CLINICAL IMPLICATIONS

Since the barrier dysfunction of the skin and chronic inflammation are characteristic of atopic dermatitis, long-term clinical management should emphasize prevention, intensified and individually adapted skin care, reduction of bacterial colonization by means of local application of lotions containing antiseptics such as triclosan and chlorhexidine, and — most important — the control of inflammation by the regular use of topical corticosteroids or topical calcineurin inhibitors. In children, before and after the diagnosis of IgE-mediated sensitization, measures that prevent exposure to allergens should be beneficial. The current therapy of atopic dermatitis is reactive — treating the flares — but management should include early and proactive intervention with effective and continuous control of the skin inflammation and S. aureuscolonization.
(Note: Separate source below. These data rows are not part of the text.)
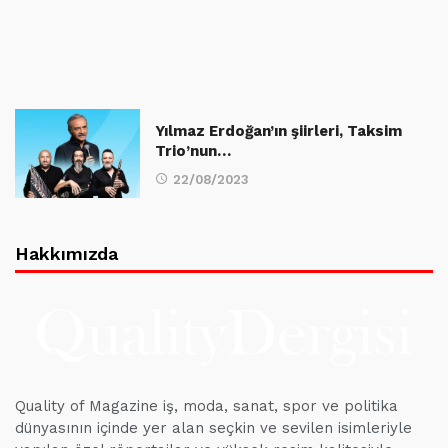
Yılmaz Erdoğan’ın şiirleri, Taksim
Trio’nun…
22/08/2023
Hakkımızda
Quality of Magazine iş, moda, sanat, spor ve politika
dünyasının içinde yer alan seçkin ve sevilen isimleriyle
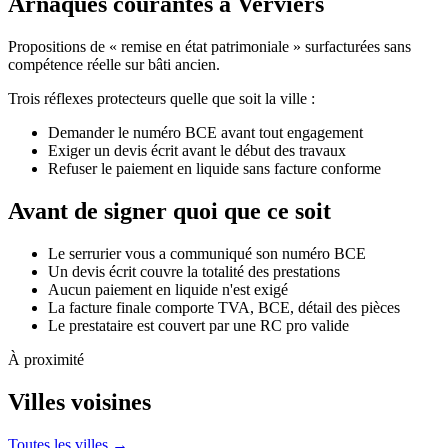
Arnaques courantes à Verviers
Propositions de « remise en état patrimoniale » surfacturées sans
compétence réelle sur bâti ancien.
Trois réflexes protecteurs quelle que soit la ville :
Demander le numéro BCE avant tout engagement
Exiger un devis écrit avant le début des travaux
Refuser le paiement en liquide sans facture conforme
Avant de signer quoi que ce soit
Le serrurier vous a communiqué son numéro BCE
Un devis écrit couvre la totalité des prestations
Aucun paiement en liquide n'est exigé
La facture finale comporte TVA, BCE, détail des pièces
Le prestataire est couvert par une RC pro valide
À proximité
Villes voisines
Toutes les villes →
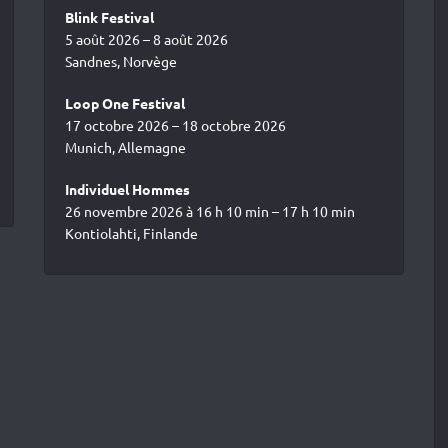
Blink Festival
5 août 2026 – 8 août 2026
Sandnes, Norvège
Loop One Festival
17 octobre 2026 – 18 octobre 2026
Munich, Allemagne
Individuel Hommes
26 novembre 2026 à 16 h 10 min – 17 h 10 min
Kontiolahti, Finlande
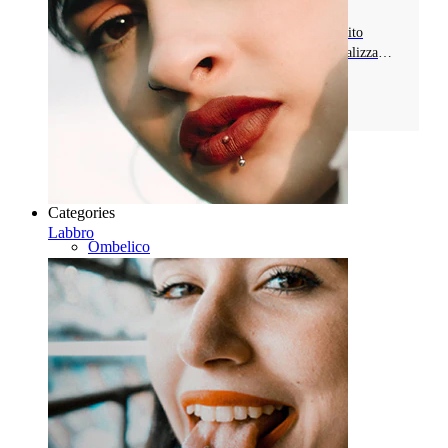
Scopri la versatilità dei retainer per piercing,
fondamentali per nascondere i piercing in ambito
professionale o durante procedure mediche, realizzati
con materiali com PTFE o silicone.
Leggi di più
Pagina 1 di 2
Categories
Labbro
Ombelico
Labbro
Capezzolo
Industrial
Dermal
Helix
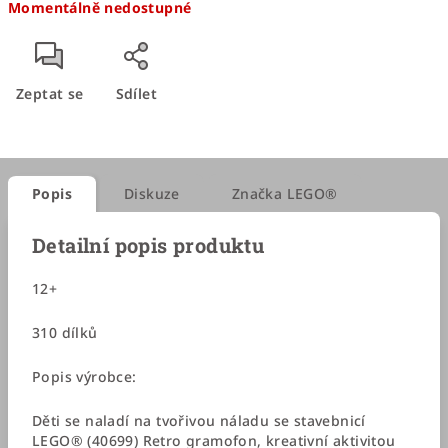
Momentálně nedostupné
cena:
Zeptat se
Sdílet
Popis
Diskuze
Značka
LEGO®
Detailní popis produktu
12+
310 dílků
Popis výrobce:
Děti se naladí na tvořivou náladu se stavebnicí
LEGO® (40699) Retro gramofon, kreativní aktivitou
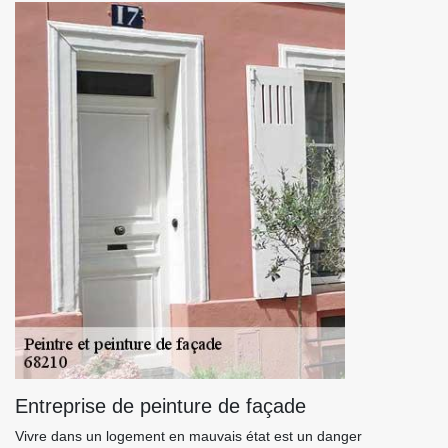
Entreprise de peinture de façade
Vivre dans un logement en mauvais état est un danger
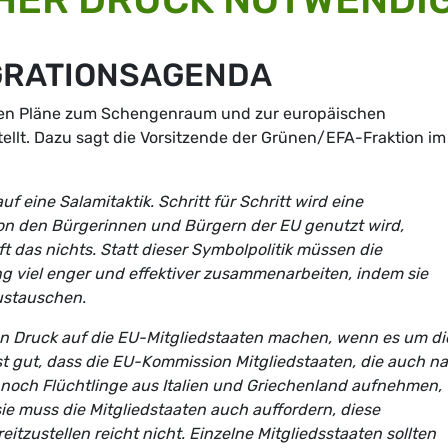
GRATIONSAGENDA
eren Pläne zum Schengenraum und zur europäischen
tellt. Dazu sagt die Vorsitzende der Grünen/EFA-Fraktion im
 eine Salamitaktik. Schritt für Schritt wird eine
von den Bürgerinnen und Bürgern der EU genutzt wird,
t das nichts. Statt dieser Symbolpolitik müssen die
g viel enger und effektiver zusammenarbeiten, indem sie
austauschen.
n Druck auf die EU-Mitgliedstaaten machen, wenn es um di
st gut, dass die EU-Kommission Mitgliedstaaten, die auch n
och Flüchtlinge aus Italien und Griechenland aufnehmen,
sie muss die Mitgliedstaaten auch auffordern, diese
tzustellen reicht nicht. Einzelne Mitgliedsstaaten sollten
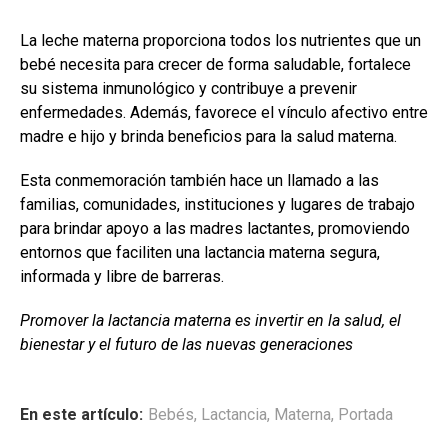
La leche materna proporciona todos los nutrientes que un
bebé necesita para crecer de forma saludable, fortalece
su sistema inmunológico y contribuye a prevenir
enfermedades. Además, favorece el vínculo afectivo entre
madre e hijo y brinda beneficios para la salud materna.
Esta conmemoración también hace un llamado a las
familias, comunidades, instituciones y lugares de trabajo
para brindar apoyo a las madres lactantes, promoviendo
entornos que faciliten una lactancia materna segura,
informada y libre de barreras.
Promover la lactancia materna es invertir en la salud, el
bienestar y el futuro de las nuevas generaciones
En este artículo:
Bebés
,
Lactancia
,
Materna
,
Portada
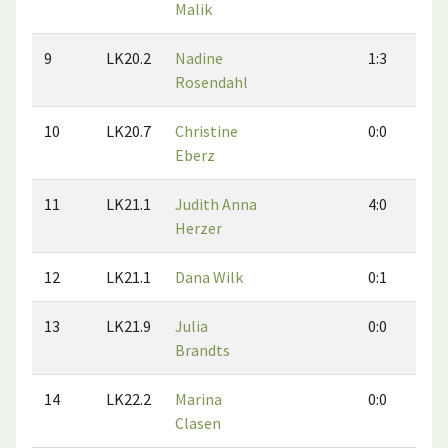
Malik
9
LK20.2
Nadine
1:3
2
Rosendahl
10
LK20.7
Christine
0:0
0
Eberz
11
LK21.1
Judith Anna
4:0
2
Herzer
12
LK21.1
Dana Wilk
0:1
1
13
LK21.9
Julia
0:0
0
Brandts
14
LK22.2
Marina
0:0
0
Clasen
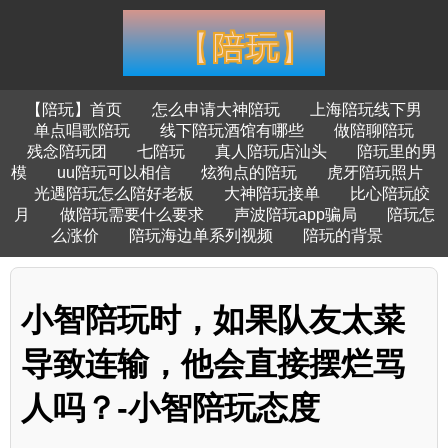
【陪玩】首页
怎么申请大神陪玩
上海陪玩线下男
单点唱歌陪玩
线下陪玩酒馆有哪些
做陪聊陪玩
残念陪玩团
七陪玩
真人陪玩店汕头
陪玩里的男
模
uu陪玩可以相信
炫狗点的陪玩
虎牙陪玩照片
光遇陪玩怎么陪好老板
大神陪玩接单
比心陪玩皎
月
做陪玩需要什么要求
声波陪玩app骗局
陪玩怎
么涨价
陪玩海边单系列视频
陪玩的背景
小智陪玩时，如果队友太菜
导致连输，他会直接摆烂骂
人吗？-小智陪玩态度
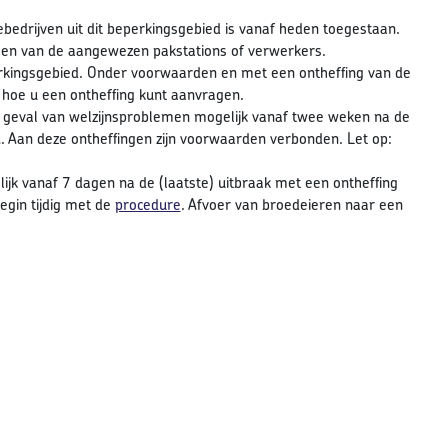
edrijven uit dit beperkingsgebied is vanaf heden toegestaan.
een van de aangewezen pakstations of verwerkers.
rkingsgebied. Onder voorwaarden en met een ontheffing van de
 hoe u een ontheffing kunt aanvragen.
n geval van welzijnsproblemen mogelijk vanaf twee weken na de
. Aan deze ontheffingen zijn voorwaarden verbonden. Let op:
ijk vanaf 7 dagen na de (laatste) uitbraak met een ontheffing
egin tijdig met de
procedure
. Afvoer van broedeieren naar een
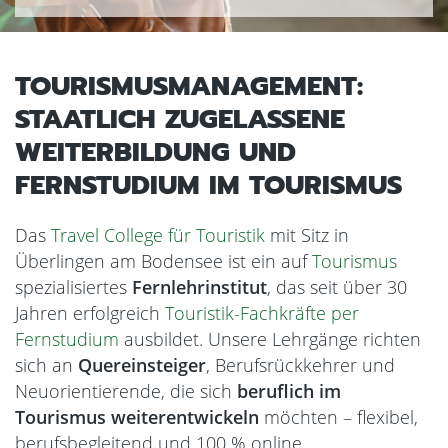
TOURISMUSMANAGEMENT:
STAATLICH ZUGELASSENE
WEITERBILDUNG UND
FERNSTUDIUM IM TOURISMUS
Das
Travel College für Touristik
mit Sitz in
Überlingen am Bodensee ist ein auf
Tourismus
spezialisiertes
Fernlehrinstitut
, das seit über 30
Jahren erfolgreich
Touristik-Fachkräfte per
Fernstudium
ausbildet. Unsere Lehrgänge richten
sich an
Quereinsteiger
, Berufsrückkehrer und
Neuorientierende, die sich
beruflich im
Tourismus weiterentwickeln
möchten – flexibel,
berufsbegleitend und 100 % online.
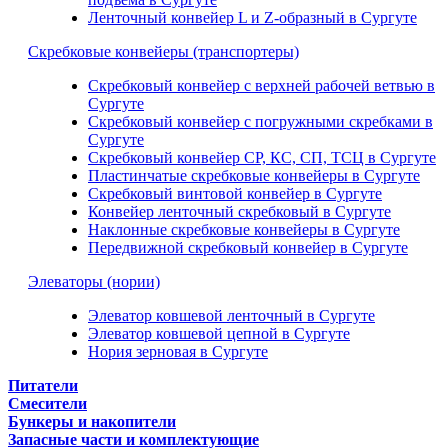
Ленточный конвейер L и Z-образный в Сургуте
Скребковые конвейеры (транспортеры)
Скребковый конвейер с верхней рабочей ветвью в
Сургуте
Скребковый конвейер с погружными скребками в
Сургуте
Скребковый конвейер СР, КС, СП, ТСЦ в Сургуте
Пластинчатые скребковые конвейеры в Сургуте
Скребковый винтовой конвейер в Сургуте
Конвейер ленточный скребковый в Сургуте
Наклонные скребковые конвейеры в Сургуте
Передвижной скребковый конвейер в Сургуте
Элеваторы (нории)
Элеватор ковшевой ленточный в Сургуте
Элеватор ковшевой цепной в Сургуте
Нория зерновая в Сургуте
Питатели
Смесители
Бункеры и накопители
Запасные части и комплектующие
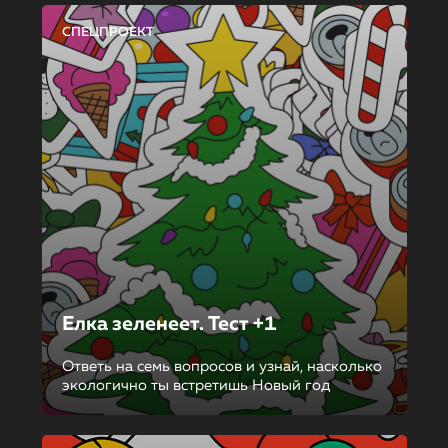
СПЕЦПРОЕКТ
Елка зеленеет. Тест +1
Ответь на семь вопросов и узнай, насколько
экологично ты встретишь Новый год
This strategy has proved to be effective in reducing the number of flares.96 When applied early in infancy, it could potentially help to reduce later sensitization to environmental antigens and autoallergens.

 

CONCLUSIONS

Recent insights into the genetic and immunologic mechanisms that drive cutaneous inflammation in atopic dermatitis have led to a better understanding of the natural history of this disease and have highlighted the critical role of the epidermal-barrier function and the immune system. Both contribute to IgE-mediated sensitization and should be considered as major targets for therapy. New developments aimed specifically at the molecular defects in the stratum corneum could provide a customized way to improve the barrier function. Early and proactive management could improve the outcome and quality of life for patients with atopic dermatitis.